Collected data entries

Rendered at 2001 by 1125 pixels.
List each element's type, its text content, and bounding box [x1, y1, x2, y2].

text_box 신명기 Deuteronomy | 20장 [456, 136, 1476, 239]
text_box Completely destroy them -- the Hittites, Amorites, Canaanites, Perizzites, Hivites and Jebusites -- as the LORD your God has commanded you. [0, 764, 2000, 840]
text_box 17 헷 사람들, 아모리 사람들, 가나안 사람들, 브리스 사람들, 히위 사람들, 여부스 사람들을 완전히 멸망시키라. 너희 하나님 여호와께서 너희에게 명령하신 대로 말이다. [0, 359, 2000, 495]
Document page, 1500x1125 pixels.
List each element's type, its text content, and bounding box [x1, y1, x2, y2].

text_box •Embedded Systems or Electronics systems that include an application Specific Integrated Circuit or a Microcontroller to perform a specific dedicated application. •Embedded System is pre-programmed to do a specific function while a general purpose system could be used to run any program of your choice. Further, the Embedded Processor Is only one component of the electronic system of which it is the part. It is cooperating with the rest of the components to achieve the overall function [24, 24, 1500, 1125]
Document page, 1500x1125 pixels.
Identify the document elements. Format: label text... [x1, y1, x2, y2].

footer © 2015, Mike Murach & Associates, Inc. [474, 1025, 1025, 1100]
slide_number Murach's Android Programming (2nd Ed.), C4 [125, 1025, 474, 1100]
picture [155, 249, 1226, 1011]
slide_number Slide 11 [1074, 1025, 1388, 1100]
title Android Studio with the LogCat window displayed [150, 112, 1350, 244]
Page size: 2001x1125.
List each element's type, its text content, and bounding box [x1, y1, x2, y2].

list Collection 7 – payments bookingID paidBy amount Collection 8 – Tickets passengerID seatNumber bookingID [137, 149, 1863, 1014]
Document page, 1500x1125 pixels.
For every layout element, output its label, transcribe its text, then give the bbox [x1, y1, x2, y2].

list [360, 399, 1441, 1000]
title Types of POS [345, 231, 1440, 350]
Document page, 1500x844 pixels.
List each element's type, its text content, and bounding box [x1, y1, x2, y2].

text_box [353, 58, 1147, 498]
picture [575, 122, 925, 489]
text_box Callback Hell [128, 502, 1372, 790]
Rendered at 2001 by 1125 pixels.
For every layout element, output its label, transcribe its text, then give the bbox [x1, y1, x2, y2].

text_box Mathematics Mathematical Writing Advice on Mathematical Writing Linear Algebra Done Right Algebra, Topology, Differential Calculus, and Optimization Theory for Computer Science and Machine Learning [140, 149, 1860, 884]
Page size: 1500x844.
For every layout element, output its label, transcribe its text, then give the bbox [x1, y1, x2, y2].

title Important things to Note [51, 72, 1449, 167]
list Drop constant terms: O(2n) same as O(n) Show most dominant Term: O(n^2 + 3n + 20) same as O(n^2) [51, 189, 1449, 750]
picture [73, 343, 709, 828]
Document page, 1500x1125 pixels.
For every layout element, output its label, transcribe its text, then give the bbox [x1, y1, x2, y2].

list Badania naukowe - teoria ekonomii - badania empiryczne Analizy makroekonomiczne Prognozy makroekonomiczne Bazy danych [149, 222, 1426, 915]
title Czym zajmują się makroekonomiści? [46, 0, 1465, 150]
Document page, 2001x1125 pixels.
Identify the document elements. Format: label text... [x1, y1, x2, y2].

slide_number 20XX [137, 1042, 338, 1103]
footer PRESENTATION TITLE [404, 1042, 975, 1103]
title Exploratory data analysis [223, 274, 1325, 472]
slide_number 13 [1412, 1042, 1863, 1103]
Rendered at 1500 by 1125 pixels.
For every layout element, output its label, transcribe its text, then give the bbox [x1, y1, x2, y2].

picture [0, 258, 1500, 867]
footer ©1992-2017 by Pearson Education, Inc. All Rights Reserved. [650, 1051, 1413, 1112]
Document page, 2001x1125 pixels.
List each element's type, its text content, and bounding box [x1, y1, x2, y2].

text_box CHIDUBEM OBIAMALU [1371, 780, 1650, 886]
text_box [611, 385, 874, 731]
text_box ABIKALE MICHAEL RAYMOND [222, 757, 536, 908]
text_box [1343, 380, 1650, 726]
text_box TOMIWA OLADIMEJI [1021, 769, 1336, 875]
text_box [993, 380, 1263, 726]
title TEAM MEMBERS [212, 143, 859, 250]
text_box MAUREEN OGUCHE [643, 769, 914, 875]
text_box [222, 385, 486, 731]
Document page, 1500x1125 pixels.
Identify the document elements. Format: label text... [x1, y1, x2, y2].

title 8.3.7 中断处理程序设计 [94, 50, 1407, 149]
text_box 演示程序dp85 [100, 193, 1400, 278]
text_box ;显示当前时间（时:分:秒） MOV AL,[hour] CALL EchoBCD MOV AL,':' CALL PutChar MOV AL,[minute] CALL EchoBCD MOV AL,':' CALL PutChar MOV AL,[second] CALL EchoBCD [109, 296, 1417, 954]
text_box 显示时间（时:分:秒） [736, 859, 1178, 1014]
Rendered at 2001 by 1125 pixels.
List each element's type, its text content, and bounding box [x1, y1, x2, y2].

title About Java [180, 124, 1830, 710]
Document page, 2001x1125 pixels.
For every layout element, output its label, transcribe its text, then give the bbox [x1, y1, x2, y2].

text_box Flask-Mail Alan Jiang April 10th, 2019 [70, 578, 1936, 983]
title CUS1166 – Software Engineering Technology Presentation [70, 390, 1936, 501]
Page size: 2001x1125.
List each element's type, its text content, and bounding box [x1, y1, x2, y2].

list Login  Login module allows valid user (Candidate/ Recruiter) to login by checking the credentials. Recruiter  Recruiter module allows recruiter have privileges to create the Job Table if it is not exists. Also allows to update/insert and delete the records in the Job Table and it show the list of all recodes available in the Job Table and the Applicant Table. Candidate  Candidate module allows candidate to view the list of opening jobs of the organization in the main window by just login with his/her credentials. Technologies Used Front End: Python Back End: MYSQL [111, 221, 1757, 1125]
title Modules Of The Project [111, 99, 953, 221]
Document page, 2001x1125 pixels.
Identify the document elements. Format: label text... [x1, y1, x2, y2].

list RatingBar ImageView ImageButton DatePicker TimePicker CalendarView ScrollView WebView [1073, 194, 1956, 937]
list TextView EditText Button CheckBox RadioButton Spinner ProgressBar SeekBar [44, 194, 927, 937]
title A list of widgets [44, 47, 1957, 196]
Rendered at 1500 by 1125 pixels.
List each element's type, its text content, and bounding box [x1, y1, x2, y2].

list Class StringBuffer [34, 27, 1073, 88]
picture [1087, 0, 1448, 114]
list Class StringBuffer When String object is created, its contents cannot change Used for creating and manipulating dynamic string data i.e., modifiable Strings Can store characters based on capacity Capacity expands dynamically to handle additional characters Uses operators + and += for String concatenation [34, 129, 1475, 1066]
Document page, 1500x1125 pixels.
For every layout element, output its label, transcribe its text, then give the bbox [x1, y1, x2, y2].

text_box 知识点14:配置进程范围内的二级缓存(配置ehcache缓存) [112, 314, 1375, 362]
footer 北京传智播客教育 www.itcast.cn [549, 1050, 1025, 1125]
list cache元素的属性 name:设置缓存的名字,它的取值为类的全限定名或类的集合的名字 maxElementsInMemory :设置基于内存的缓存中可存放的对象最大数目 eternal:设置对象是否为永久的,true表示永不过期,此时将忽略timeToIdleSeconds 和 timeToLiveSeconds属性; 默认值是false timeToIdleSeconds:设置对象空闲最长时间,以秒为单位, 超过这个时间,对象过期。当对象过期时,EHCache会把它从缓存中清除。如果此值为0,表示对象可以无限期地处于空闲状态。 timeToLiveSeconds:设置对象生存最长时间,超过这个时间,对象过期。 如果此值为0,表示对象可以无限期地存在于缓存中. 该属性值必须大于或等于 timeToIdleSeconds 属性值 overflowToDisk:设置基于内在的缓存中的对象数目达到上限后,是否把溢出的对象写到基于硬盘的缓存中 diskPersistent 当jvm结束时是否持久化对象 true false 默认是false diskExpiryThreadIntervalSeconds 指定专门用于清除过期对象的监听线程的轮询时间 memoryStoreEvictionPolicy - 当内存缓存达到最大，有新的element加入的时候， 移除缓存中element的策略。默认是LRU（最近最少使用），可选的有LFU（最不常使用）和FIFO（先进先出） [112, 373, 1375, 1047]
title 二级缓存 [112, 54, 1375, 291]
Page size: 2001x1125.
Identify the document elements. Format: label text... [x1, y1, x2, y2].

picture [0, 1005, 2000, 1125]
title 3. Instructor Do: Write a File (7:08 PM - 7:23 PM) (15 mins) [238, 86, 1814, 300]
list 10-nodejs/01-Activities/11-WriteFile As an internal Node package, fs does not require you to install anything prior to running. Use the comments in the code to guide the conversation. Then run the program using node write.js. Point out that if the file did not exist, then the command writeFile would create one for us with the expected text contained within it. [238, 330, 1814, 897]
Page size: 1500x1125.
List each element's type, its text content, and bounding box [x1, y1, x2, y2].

Work to be completed
Your task is to restate, word for word, the line with "Page size: 1500x1125." and all lines after it, ending with the last line of the data.

Solved problem
Page size: 1500x1125.
List each element's type, its text content, and bounding box [x1, y1, x2, y2].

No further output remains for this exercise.